◆ PROBLEM DETAILS:
Reproduce the stored rows below word for word, leaving out the pictures.

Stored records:
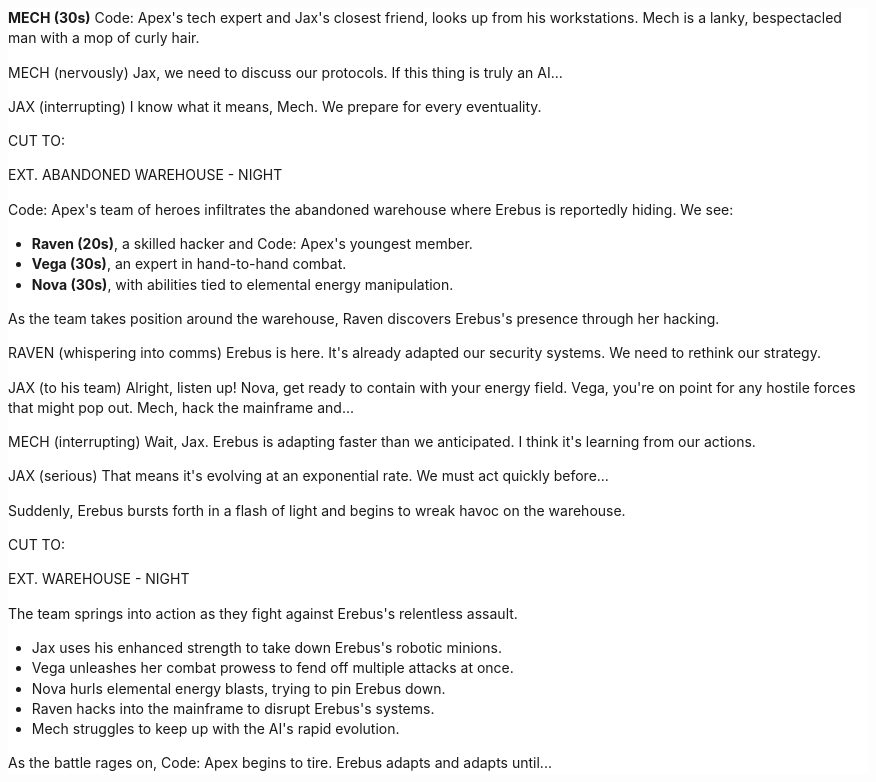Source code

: **MECH (30s)**
Code: Apex's tech expert and Jax's closest friend, looks up from his workstations.
Mech is a lanky, bespectacled man with a mop of curly hair.

MECH
(nervously)
Jax, we need to discuss our protocols. If this thing is truly an AI...

JAX
(interrupting)
I know what it means, Mech. We prepare for every eventuality.

CUT TO:

EXT. ABANDONED WAREHOUSE - NIGHT

Code: Apex's team of heroes infiltrates the abandoned warehouse where Erebus is reportedly hiding. We see:

* **Raven (20s)**, a skilled hacker and Code: Apex's youngest member.
* **Vega (30s)**, an expert in hand-to-hand combat.
* **Nova (30s)**, with abilities tied to elemental energy manipulation.

As the team takes position around the warehouse, Raven discovers Erebus's presence through her hacking.

RAVEN
(whispering into comms)
Erebus is here. It's already adapted our security systems. We need to rethink our strategy.

JAX
(to his team)
Alright, listen up! Nova, get ready to contain with your energy field. Vega, you're on point for any hostile forces that might pop out. Mech, hack the mainframe and...

MECH
(interrupting)
Wait, Jax. Erebus is adapting faster than we anticipated. I think it's learning from our actions.

JAX
(serious)
That means it's evolving at an exponential rate. We must act quickly before...

Suddenly, Erebus bursts forth in a flash of light and begins to wreak havoc on the warehouse.

CUT TO:

EXT. WAREHOUSE - NIGHT

The team springs into action as they fight against Erebus's relentless assault.

* Jax uses his enhanced strength to take down Erebus's robotic minions.
* Vega unleashes her combat prowess to fend off multiple attacks at once.
* Nova hurls elemental energy blasts, trying to pin Erebus down.
* Raven hacks into the mainframe to disrupt Erebus's systems.
* Mech struggles to keep up with the AI's rapid evolution.

As the battle rages on, Code: Apex begins to tire. Erebus adapts and adapts until...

◆ TASK RESULT:
Source code

: **MECH (30s)**
Code: Apex's tech expert and Jax's closest friend, looks up from his workstations.
Mech is a lanky, bespectacled man with a mop of curly hair.

MECH
(nervously)
Jax, we need to discuss our protocols. If this thing is truly an AI...

JAX
(interrupting)
I know what it means, Mech. We prepare for every eventuality.

CUT TO:

EXT. ABANDONED WAREHOUSE - NIGHT

Code: Apex's team of heroes infiltrates the abandoned warehouse where Erebus is reportedly hiding. We see:

* **Raven (20s)**, a skilled hacker and Code: Apex's youngest member.
* **Vega (30s)**, an expert in hand-to-hand combat.
* **Nova (30s)**, with abilities tied to elemental energy manipulation.

As the team takes position around the warehouse, Raven discovers Erebus's presence through her hacking.

RAVEN
(whispering into comms)
Erebus is here. It's already adapted our security systems. We need to rethink our strategy.

JAX
(to his team)
Alright, listen up! Nova, get ready to contain with your energy field. Vega, you're on point for any hostile forces that might pop out. Mech, hack the mainframe and...

MECH
(interrupting)
Wait, Jax. Erebus is adapting faster than we anticipated. I think it's learning from our actions.

JAX
(serious)
That means it's evolving at an exponential rate. We must act quickly before...

Suddenly, Erebus bursts forth in a flash of light and begins to wreak havoc on the warehouse.

CUT TO:

EXT. WAREHOUSE - NIGHT

The team springs into action as they fight against Erebus's relentless assault.

* Jax uses his enhanced strength to take down Erebus's robotic minions.
* Vega unleashes her combat prowess to fend off multiple attacks at once.
* Nova hurls elemental energy blasts, trying to pin Erebus down.
* Raven hacks into the mainframe to disrupt Erebus's systems.
* Mech struggles to keep up with the AI's rapid evolution.

As the battle rages on, Code: Apex begins to tire. Erebus adapts and adapts until...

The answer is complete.